Polyaxon allows to schedule distributed Horovod experiments, and supports tracking metrics, outputs, and models.
Experiments on a single node
To run experiments on single node with Horovod, you don’t need to deploy the MPIOperator, you just need to provide the correct command and args to enable usage of Horovod.
version: 1.1
kind: component
inputs:
- name: gpus
isOptional: true
type: int
value: 2
run:
kind: job
container:
image: IMAGE_TO_USE
resources:
limits:
nvidia.com/gpu: "{{ gpus }}"
command: ["horovodrun", "-np", "{{ gpus }}", "-H", "localhost:{{ gpus }}", "python", "-u", "mnist.py"]
Distributed experiments with the MPIJob Operator
Polyaxon provides support for Horovod via the MPIJob Operator.
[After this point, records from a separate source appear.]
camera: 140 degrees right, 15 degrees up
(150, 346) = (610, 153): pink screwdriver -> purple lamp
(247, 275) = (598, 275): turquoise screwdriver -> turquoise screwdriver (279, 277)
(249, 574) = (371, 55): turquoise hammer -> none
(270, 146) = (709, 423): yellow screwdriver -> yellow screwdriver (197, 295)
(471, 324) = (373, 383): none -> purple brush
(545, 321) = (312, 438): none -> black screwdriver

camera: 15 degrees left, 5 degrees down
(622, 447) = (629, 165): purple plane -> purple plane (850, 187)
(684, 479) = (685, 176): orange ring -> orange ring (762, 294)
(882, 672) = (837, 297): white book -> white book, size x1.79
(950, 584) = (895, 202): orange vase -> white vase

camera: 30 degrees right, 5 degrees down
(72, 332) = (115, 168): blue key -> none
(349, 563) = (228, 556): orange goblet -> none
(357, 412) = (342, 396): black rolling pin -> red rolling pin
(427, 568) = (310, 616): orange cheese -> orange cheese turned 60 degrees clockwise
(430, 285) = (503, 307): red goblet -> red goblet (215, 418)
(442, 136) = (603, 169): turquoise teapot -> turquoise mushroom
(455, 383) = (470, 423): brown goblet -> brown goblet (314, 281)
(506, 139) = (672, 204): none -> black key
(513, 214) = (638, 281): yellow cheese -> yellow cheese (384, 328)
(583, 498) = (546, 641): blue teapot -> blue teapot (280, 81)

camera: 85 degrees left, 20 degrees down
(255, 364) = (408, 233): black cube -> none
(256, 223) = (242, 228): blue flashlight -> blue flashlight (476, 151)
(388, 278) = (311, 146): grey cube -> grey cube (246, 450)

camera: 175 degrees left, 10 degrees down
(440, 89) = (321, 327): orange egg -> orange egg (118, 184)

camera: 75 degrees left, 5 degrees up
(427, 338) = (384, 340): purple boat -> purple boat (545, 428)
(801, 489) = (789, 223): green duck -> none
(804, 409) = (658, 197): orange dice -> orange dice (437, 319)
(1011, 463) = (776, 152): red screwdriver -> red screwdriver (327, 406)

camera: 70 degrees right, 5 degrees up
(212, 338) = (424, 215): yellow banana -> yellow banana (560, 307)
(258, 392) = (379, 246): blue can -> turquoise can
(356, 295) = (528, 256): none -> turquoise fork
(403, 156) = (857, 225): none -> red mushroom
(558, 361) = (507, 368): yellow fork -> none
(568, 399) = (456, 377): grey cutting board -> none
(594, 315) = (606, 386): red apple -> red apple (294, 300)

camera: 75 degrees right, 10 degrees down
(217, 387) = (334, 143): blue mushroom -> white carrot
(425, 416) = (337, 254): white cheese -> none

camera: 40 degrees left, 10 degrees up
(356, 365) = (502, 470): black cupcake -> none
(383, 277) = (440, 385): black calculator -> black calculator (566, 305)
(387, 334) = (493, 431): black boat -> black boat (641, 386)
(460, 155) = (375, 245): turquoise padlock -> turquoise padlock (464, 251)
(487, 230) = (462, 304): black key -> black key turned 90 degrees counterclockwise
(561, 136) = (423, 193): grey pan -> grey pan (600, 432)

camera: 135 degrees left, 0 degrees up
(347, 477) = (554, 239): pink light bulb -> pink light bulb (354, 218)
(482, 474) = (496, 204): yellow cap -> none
So you will need to deploy the operator first and then provide a valid MPIJob manifest.
Define the distributed topology
Please check the guide Running Horovod for more details on how to set a Horovod experiment with MPI.
Example manifest:
version: 1.1
kind: component
run:
kind: mpijob
slotsPerWorker: 1
launcher:
replicas: 1
container:
image: docker.io/kubeflow/mpi-horovod-mnist
command:
- mpirun
args:
- -np
- "2"
- --allow-run-as-root
- -bind-to
- none
- -map-by
- slot
- -x
- LD_LIBRARY_PATH
- -x
- PATH
- -mca
- pml
- ob1
- -mca
- btl
- ^openib
- python
- /examples/tensorflow_mnist.py
resources:
limits:
cpu: 1
memory: 2Gi
worker:
replicas: 2
container:
image: docker.io/kubeflow/mpi-horovod-mnist
resources:
limits:
cpu: 2
memory: 4Gi